Yeah, I think you know where this is going. :-D
Previous months' cool words:
February, 2004: su (Chinese, adjective/noun) - 1. flaky; 2. a baked good with a crisp or flaky consistency, such as a cookie
January, 2004: pizdarija (Croatian, noun; vulgar) - something messed-up, feeble, or ridiculous (definition provided by jereeza)
December, 2003: basherte (Hebrew, noun) - "apportioned one" (implication of predestined/ordained mate; courtesy of yahvah)
November, 2003: panmictic (English, adjective, "exhibiting random mating within a breeding population")
October, 2003: kreteno (Esperanto, slang noun, "idiot")
September, 2003: kawai (Japanese, adjective, "cute")
August, 2003: ser (Spanish, intransitive verb, "to be")
July, 2003: cordillera (Spanish, noun, "principal mountain system of a continent")
June, 2003: kallüsarayam (Tamil, noun, "illicit liquor")
May, 2003: hoh (Singlish, particle, "connective expression of expected agreement")
April, 2003: tmesis (English, noun, "separation of the parts of a compound word for humorous effect")
March, 2003: nerazreshimost (Russian, noun, "undecidability")
In other news: I'd like to write a survey article on autonomous nanorobotics.

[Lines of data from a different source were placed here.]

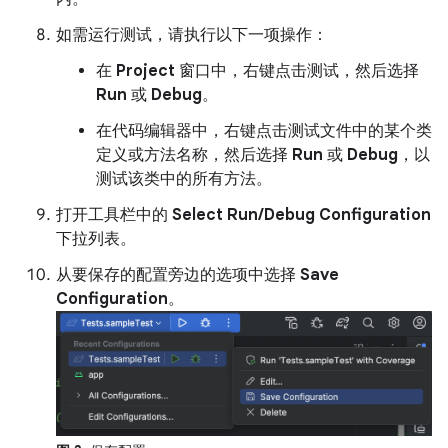
如需运行测试，请执行以下一项操作：
在
Project
窗口中，右键点击测试，然后选择
Run
或
Debug
。
在代码编辑器中，右键点击测试文件中的某个类
定义或方法名称，然后选择
Run
或
Debug
，以
测试该类中的所有方法。
打开工具栏中的
Select Run/Debug Configuration
下拉列表。
从要保存的配置旁边的选项中选择
Save
Configuration
。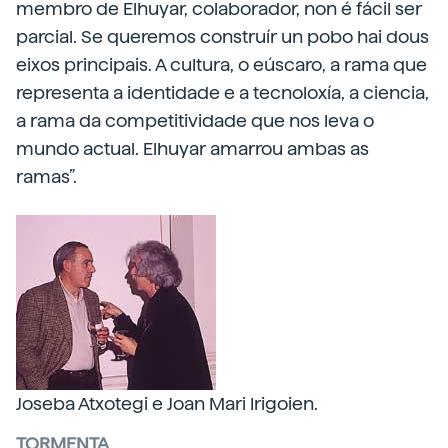
membro de Elhuyar, colaborador, non é fácil ser
parcial. Se queremos construír un pobo hai dous
eixos principais. A cultura, o eúscaro, a rama que
representa a identidade e a tecnoloxía, a ciencia,
a rama da competitividade que nos leva o
mundo actual. Elhuyar amarrou ambas as
ramas”.
Joseba Atxotegi e Joan Mari Irigoien.
TORMENTA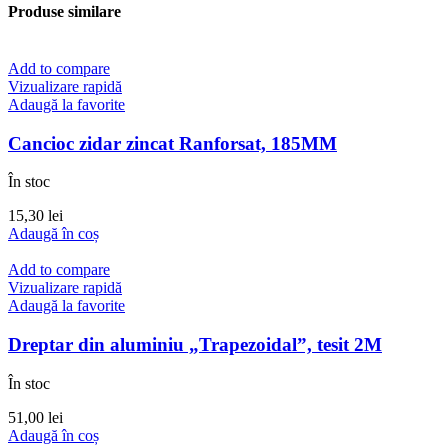
Produse similare
Add to compare
Vizualizare rapidă
Adaugă la favorite
Cancioc zidar zincat Ranforsat, 185MM
În stoc
15,30
lei
Adaugă în coș
Add to compare
Vizualizare rapidă
Adaugă la favorite
Dreptar din aluminiu „Trapezoidal”, tesit 2M
În stoc
51,00
lei
Adaugă în coș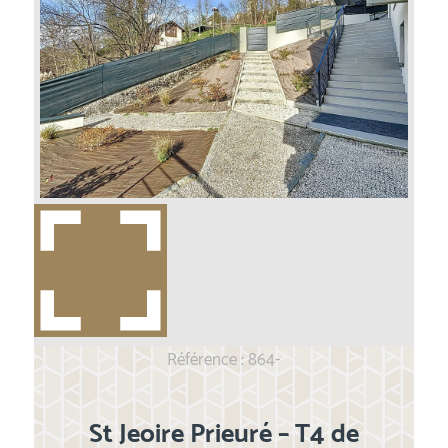
Référence : 864-
St Jeoire Prieuré – T4 de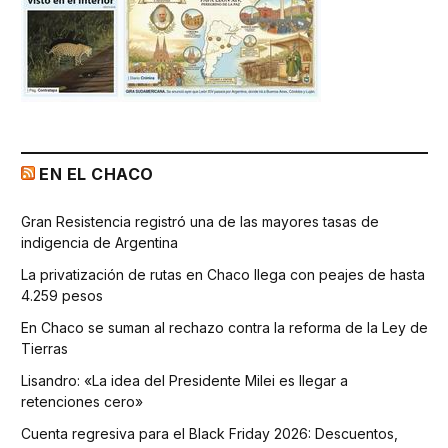
EN EL CHACO
Gran Resistencia registró una de las mayores tasas de
indigencia de Argentina
La privatización de rutas en Chaco llega con peajes de hasta
4.259 pesos
En Chaco se suman al rechazo contra la reforma de la Ley de
Tierras
Lisandro: «La idea del Presidente Milei es llegar a
retenciones cero»
Cuenta regresiva para el Black Friday 2026: Descuentos,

Surprisingly, I have found much literature on nanotechnology, with rampant speculation on the role of nanorobotics. I've also found quite a bit on massively multi-agent systems as one aspect of the copious literature on autonomous robotics. I just haven't found much on both. Nanorobotics really has to be autonomous, if you think about it: communication takes quite a bit of energy and isn't well suited to organic or other insulation.